## ACTIVITY LIST
[a] Reproduce the MLTSVM notebook word for word, starting with "# Ensure reproducibility" and going on through "merged = preprocessing.load_mea()".
[b] Pick out every line of the entries that contains the string "Audi", and treat case as significant.

## EXTRACTED TEXT
In [1]:
from skmultilearn.adapt import MLTSVM
import pandas as pd
import numpy as np 
from sklearn.model_selection import train_test_split, GridSearchCV, KFold # for test-train split & cross validation
import random
import scipy.sparse as sp
import preprocessing

# Ensure reproducibility
seed = 561
np.random.seed(seed)
random.seed(seed)

unable to import 'smart_open.gcs', disabling that module


In [2]:
# Load data
merged = preprocessing.load_mea()

# Constants
vec_dim = 100 # how big the word embeddings are
# Vectorize
docvecs = preprocessing.create_tokens(merged, 'text', vec_dim, 'doc')
docvecs_avg = preprocessing.create_tokens(merged, 'text', vec_dim, 'word')

18 unique classes found


In [3]:
# Add doc embeddings
merged = pd.concat([merged, pd.DataFrame(docvecs)], axis=1)
merged = pd.concat([merged, pd.DataFrame(docvecs_avg)], axis=1)

In [4]:
class_dim = 18 # number of distinct classes
k_folds = 5 # number of folds for cv
num_metrics = 6 # number of metrics -- manually set

# Train & Test MLTSVM

## CV to find best params

In [5]:
# Split into x and y
x_doc = merged.iloc[:, 7+class_dim:7+class_dim+vec_dim]
x_word = merged.iloc[:, 7+class_dim+vec_dim:7+class_dim+vec_dim*2]
y = merged.iloc[:, 7:7+class_dim]

# Using grid search with cv to find best params
parameters = {'c_k': [0.0625, 0.125, 2],
             'sor_omega': [0.0625, 0.125, 2],
             'lambda_param': [0.0625, 0.125, 2]}
score = ['accuracy', 'f1_micro'] # note that accuracy here means exact match ratio

In [6]:
# First with the document model
clf_doc = GridSearchCV(MLTSVM(), parameters, scoring=score, verbose=0, refit='accuracy', cv=5)
clf_doc.fit(sp.csr_matrix(x_doc), sp.csr_matrix(y))

print(clf_doc.best_params_, clf_doc.best_score_)



{'c_k': 0.0625, 'lambda_param': 2, 'sor_omega': 2} 0.09803921568627451


In [7]:
# Second with the averaged word vector model
clf_word = GridSearchCV(MLTSVM(), parameters, scoring=score, verbose=0, refit='accuracy', cv=5)

## DATA SHOWN
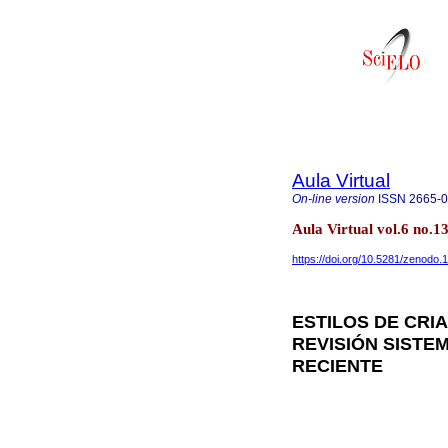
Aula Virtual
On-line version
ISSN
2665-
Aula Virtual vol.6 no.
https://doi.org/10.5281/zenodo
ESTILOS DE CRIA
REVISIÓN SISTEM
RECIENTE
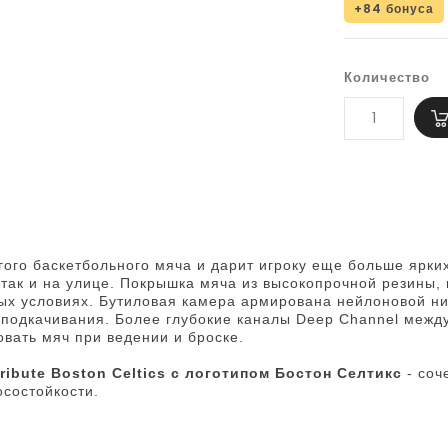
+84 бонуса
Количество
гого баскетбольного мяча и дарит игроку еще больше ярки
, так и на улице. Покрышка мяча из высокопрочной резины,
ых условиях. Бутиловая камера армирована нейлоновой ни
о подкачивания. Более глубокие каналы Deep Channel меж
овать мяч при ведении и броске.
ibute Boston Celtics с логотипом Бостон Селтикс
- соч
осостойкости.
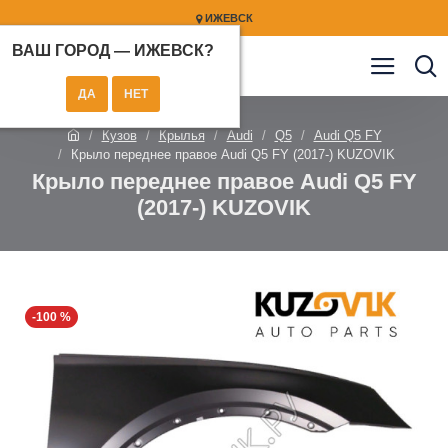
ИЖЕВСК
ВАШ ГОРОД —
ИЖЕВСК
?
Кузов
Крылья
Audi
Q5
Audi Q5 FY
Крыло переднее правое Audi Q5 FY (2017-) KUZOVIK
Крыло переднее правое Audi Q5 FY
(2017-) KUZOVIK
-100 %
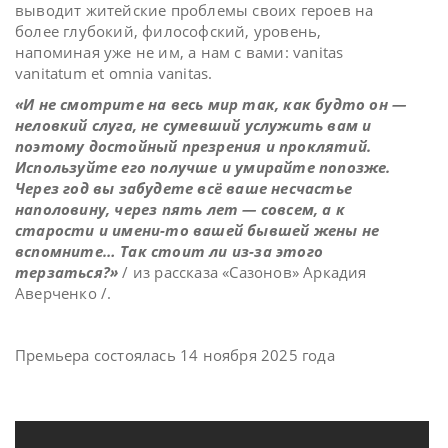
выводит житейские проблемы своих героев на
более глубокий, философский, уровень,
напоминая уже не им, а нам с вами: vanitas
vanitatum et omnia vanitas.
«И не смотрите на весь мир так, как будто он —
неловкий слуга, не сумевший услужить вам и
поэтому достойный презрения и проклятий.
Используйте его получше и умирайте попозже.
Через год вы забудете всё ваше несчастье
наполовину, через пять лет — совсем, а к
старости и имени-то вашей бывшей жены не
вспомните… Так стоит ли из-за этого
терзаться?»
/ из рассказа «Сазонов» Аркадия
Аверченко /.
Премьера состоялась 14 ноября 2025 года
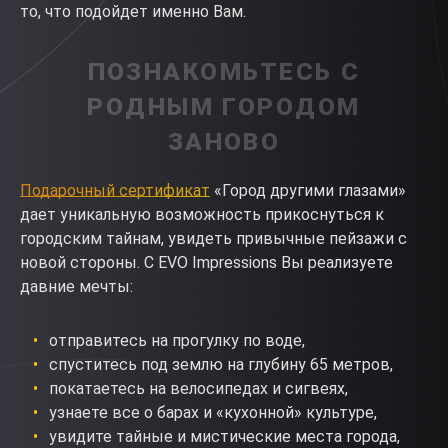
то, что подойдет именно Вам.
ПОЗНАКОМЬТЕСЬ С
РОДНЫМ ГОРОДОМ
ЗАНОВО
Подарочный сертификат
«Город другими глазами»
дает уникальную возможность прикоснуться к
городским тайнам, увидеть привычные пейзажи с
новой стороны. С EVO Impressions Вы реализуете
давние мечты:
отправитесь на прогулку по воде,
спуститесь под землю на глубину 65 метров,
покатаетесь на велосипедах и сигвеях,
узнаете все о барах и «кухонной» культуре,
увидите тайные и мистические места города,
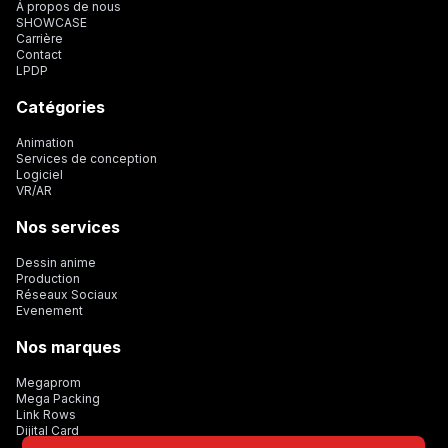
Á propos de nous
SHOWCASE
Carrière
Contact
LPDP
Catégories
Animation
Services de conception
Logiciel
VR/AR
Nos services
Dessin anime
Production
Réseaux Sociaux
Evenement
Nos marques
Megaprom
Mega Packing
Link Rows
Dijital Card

## RESPONSES BY TASK
[a]
# Ensure reproducibility
seed = 561
np.random.seed(seed)
random.seed(seed)

unable to import 'smart_open.gcs', disabling that module


In [2]:
# Load data
merged = preprocessing.load_mea()

[b]
Audi
Audi Q5 FY
Крыло переднее правое Audi Q5 FY (2017-) KUZOVIK
Крыло переднее правое Audi Q5 FY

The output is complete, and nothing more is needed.